Pr Raphaël Pitti : Non, c’est la raison pour laquelle nous avons regagné Lviv avec des médecins qui venaient d’être d’être formés à l’échographie d’urgence pour qu’ils puissent à leur tour devenir formateurs et retourner à Kharkiv pour former leurs collègues. Lors de cette mission, nous avons apporté 2 appareils d’échographie, utilisables 24h sur 24 que nous avons laissé à disposition des hôpitaux qui en avaient besoin.
Quid de la prise en charge du stress post-traumatique ?
Pr Raphaël Pitti : Nous avons proposé le week-end dernier une formation à la prise en charge du psychotraumatisme en urgence, celle-ci devant avoir lieu dans les heures – au maximum dans les 48 heures – qui suivent l’évènement traumatique. A proximité du trauma, une technique comme l’EMDR a montré son efficacité pour éviter de rentrer dans la chronicité. N’importe quel médecin, psychiatre ou non, ou même psychologue doit être capable de proposer une telle prise en charge. C’est pourquoi nous avons mis en place une formation, en partenariat avec le département de psychologie de l’Université de Lorraine, dirigé par le Pr Cyril Tarquinio et spécialisé dans le psychotrauma. Le cours s’est déroulé sur 3 jours en visioconférence auprès de 17 psychiatres et psychologues travaillant avec le service des urgences de Lviv. Nous allons maintenant passer à la deuxième phase et faire en sorte que certains deviennent formateurs à leur tour pour, qu’à terme, la formation soit assurée par les ukrainiens.

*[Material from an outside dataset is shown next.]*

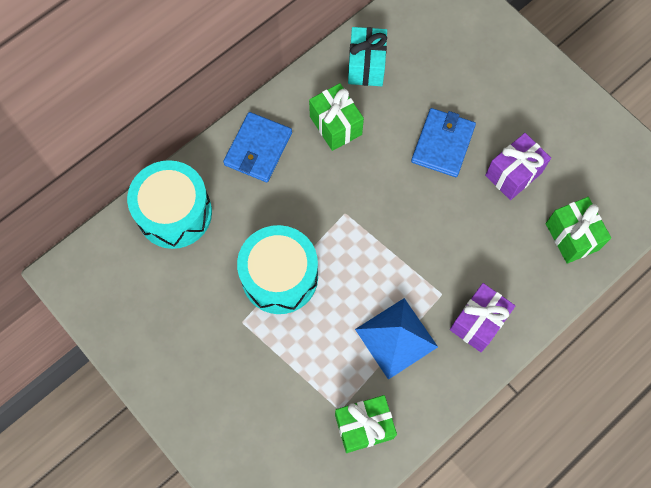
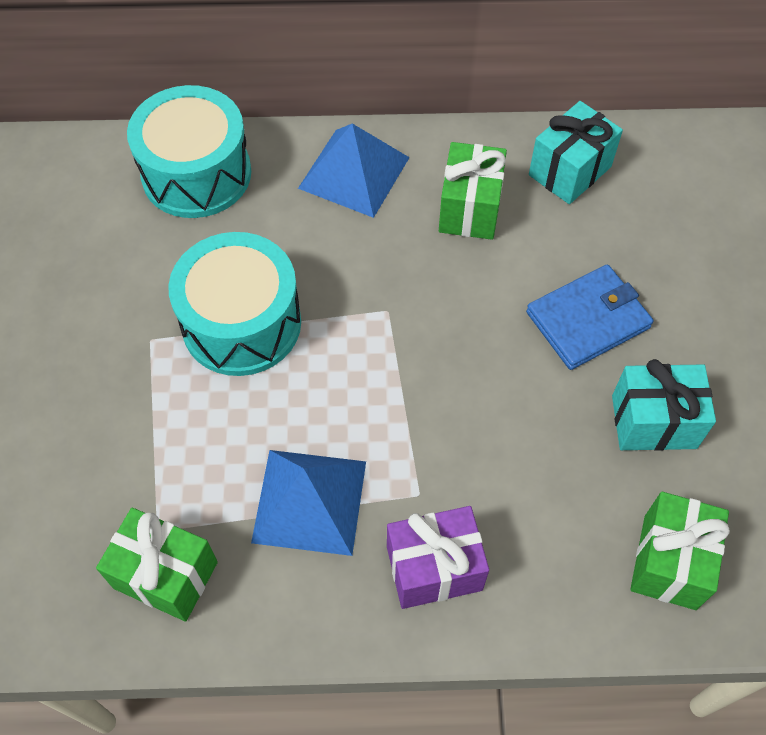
camera: 40 degrees right, 10 degrees down
blue wallet [223,112,292,182] -> blue pyramid [298,123,410,218]
purple gift [485,133,551,200] -> turquoise gift [612,359,716,451]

Quelles autres formations à la médecine de guerre sont prévues ?
Pr Raphaël Pitti : Les cours qui vont suivre seront consacrés, d’une part, à la prise en charge des victimes chimiques, d’autre part, à la chirurgie de guerre (damage control). Par ailleurs, nous allons mettre en place une coopération entre notre centre de formation et celui des médecins et secouristes ukrainiens, qui manque de moyens pédagogiques.
Vous étiez à Kharkiv, qu’en est-il du fonctionnement de l’hôpital là-bas?
Pr Raphaël Pitti : J’ai effectivement visité l’hôpital qui a subi des bombardements, une partie de l’hôpital pédiatrique n’est d’ailleurs plus utilisé et beaucoup de médecins et de personnels infirmiers sont partis en même temps que le reste de la population. Pour autant, l’hôpital continue à fonctionner mais s’est redéployé pour faire face à la situation. A titre d’exemple, l’hôpital pédiatrique accueille désormais aussi des adultes. En réanimation, les patients médicaux et chirurgicaux ont été regroupés dans le même secteur. Les blocs opératoires sont passés de 7 à 3 avec 2 structures d’urgence. Et le service d’ophtalmologie sert désormais à la consultation.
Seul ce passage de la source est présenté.